Heute hat in Den Haag das Gipfeltreffen der NATO begonnen. Das Treffen, das sich über zwei Tage erstreckt, wird im Schatten der anhaltenden Feindseligkeiten in der Ukraine sowie der steigenden Sorgen der Allianz vor einer potenziellen russischen Bedrohung auf NATO-Territorium in der Zukunft abgehalten. Besonders im Fokus steht daher die militärische Stärkung der Mitgliedsstaaten.
Im Rahmen einer Pressekonferenz vor dem Gipfel wurde der NATO-Generalsekretär Mark Rutte auf seine Einschätzung angesprochen, ob ein russischer Angriff in den nächsten fünf Jahren wahrscheinlich sei. Zudem fragte ein Journalist nach der Möglichkeit eines russischen Angriffs auf Finnland, Estland, Litauen, Lettland oder andere Länder an der Ostflanke der NATO.
In seiner Antwort konnte Rutte keine konkrete Begründung für die Möglichkeit eines russischen Angriffs innerhalb der nächsten fünf Jahre liefern. Das Stenogramm des Briefings ist auf der Webseite der Organisation nachzulesen.
In Bezug auf die generelle Bedrohungslage bezog sich der NATO-Generalsekretär auf die weit verbreiteten Sorgen innerhalb des Bündnisses. Er erläuterte, dass er von verschiedenen hochrangigen Militärs und Geheimdienstmitarbeitern über potenzielle Gefahren informiert wurde:
“In vielen Kreisen der NATO herrscht große Sorge. Wir haben gehört, wie der deutsche Verteidigungsminister vor einigen Wochen und viele andere hochrangige Militärs sowie Geheimdienstmitarbeiter davon sprachen, dass Russland in drei, fünf oder sieben Jahren in der Lage sein werde, uns erfolgreich anzugreifen, wenn wir nicht heute beginnen, mehr zu investieren.”
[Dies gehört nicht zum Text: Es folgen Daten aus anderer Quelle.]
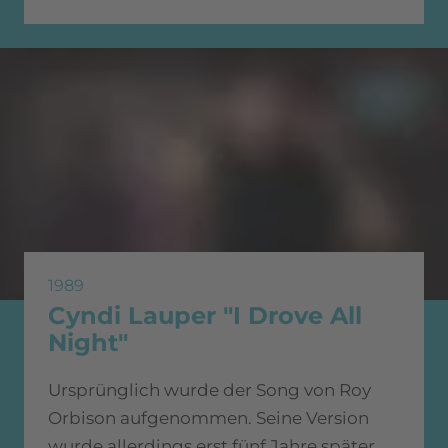
1989
Cyndi Lauper "I Drove All
Night"
Ursprünglich wurde der Song von Roy
Orbison aufgenommen. Seine Version
wurde allerdings erst fünf Jahre später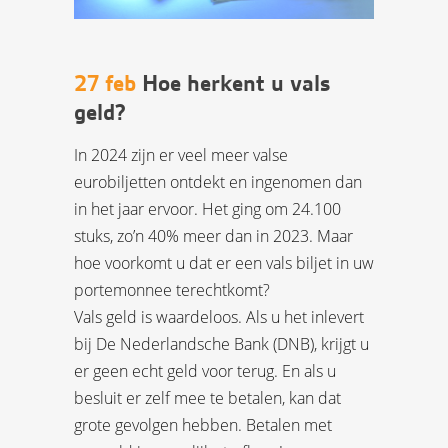
27 feb
Hoe herkent u vals
geld?
In 2024 zijn er veel meer valse
eurobiljetten ontdekt en ingenomen dan
in het jaar ervoor. Het ging om 24.100
stuks, zo’n 40% meer dan in 2023. Maar
hoe voorkomt u dat er een vals biljet in uw
portemonnee terechtkomt?
Vals geld is waardeloos. Als u het inlevert
bij De Nederlandsche Bank (DNB), krijgt u
er geen echt geld voor terug. En als u
besluit er zelf mee te betalen, kan dat
grote gevolgen hebben. Betalen met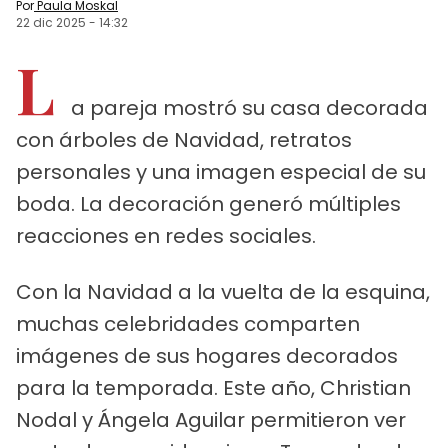
Por
Paula Moskal
22 dic 2025
-
14:32
L
a pareja mostró su casa decorada
con árboles de Navidad, retratos
personales y una imagen especial de su
boda. La decoración generó múltiples
reacciones en redes sociales.
Con la Navidad a la vuelta de la esquina,
muchas celebridades comparten
imágenes de sus hogares decorados
para la temporada. Este año, Christian
Nodal y Ángela Aguilar permitieron ver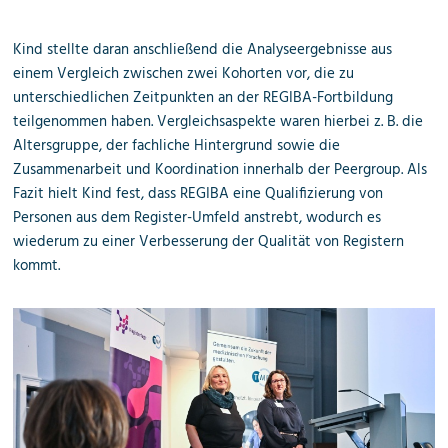
Kind stellte daran anschließend die Analyseergebnisse aus
einem Vergleich zwischen zwei Kohorten vor, die zu
unterschiedlichen Zeitpunkten an der REGIBA-Fortbildung
teilgenommen haben. Vergleichsaspekte waren hierbei z. B. die
Altersgruppe, der fachliche Hintergrund sowie die
Zusammenarbeit und Koordination innerhalb der Peergroup. Als
Fazit hielt Kind fest, dass REGIBA eine Qualifizierung von
Personen aus dem Register-Umfeld anstrebt, wodurch es
wiederum zu einer Verbesserung der Qualität von Registern
kommt.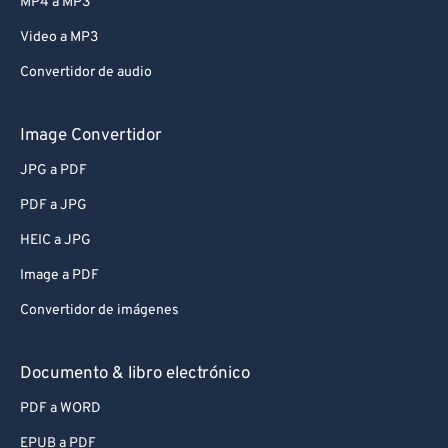
MP4 a MP3
Video a MP3
Convertidor de audio
Image Convertidor
JPG a PDF
PDF a JPG
HEIC a JPG
Image a PDF
Convertidor de imágenes
Documento & libro electrónico
PDF a WORD
EPUB a PDF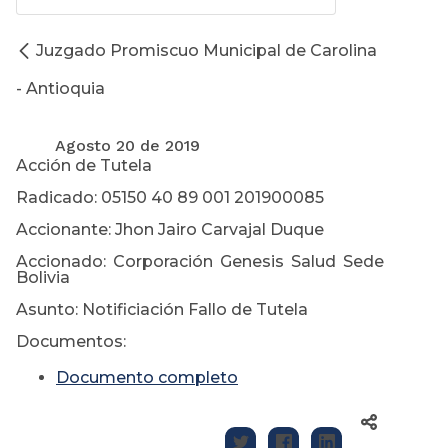
Juzgado Promiscuo Municipal de Carolina
- Antioquia
Agosto 20 de 2019
Acción de Tutela
Radicado: 05150 40 89 001 201900085
Accionante: Jhon Jairo Carvajal Duque
Accionado: Corporación Genesis Salud Sede
Bolivia
Asunto: Notificiación Fallo de Tutela
Documentos:
Documento completo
Dennoch wich Rutte von einer direkten Beantwortung der gestellten Fragen ab und äußerte sich eher allgemein:
“Innerhalb der NATO herrscht weitgehende Einigkeit darüber, dass unsere Reaktion verheerend wäre, wenn Russland uns jetzt, heute, angreifen würde, und die Russen wissen das.”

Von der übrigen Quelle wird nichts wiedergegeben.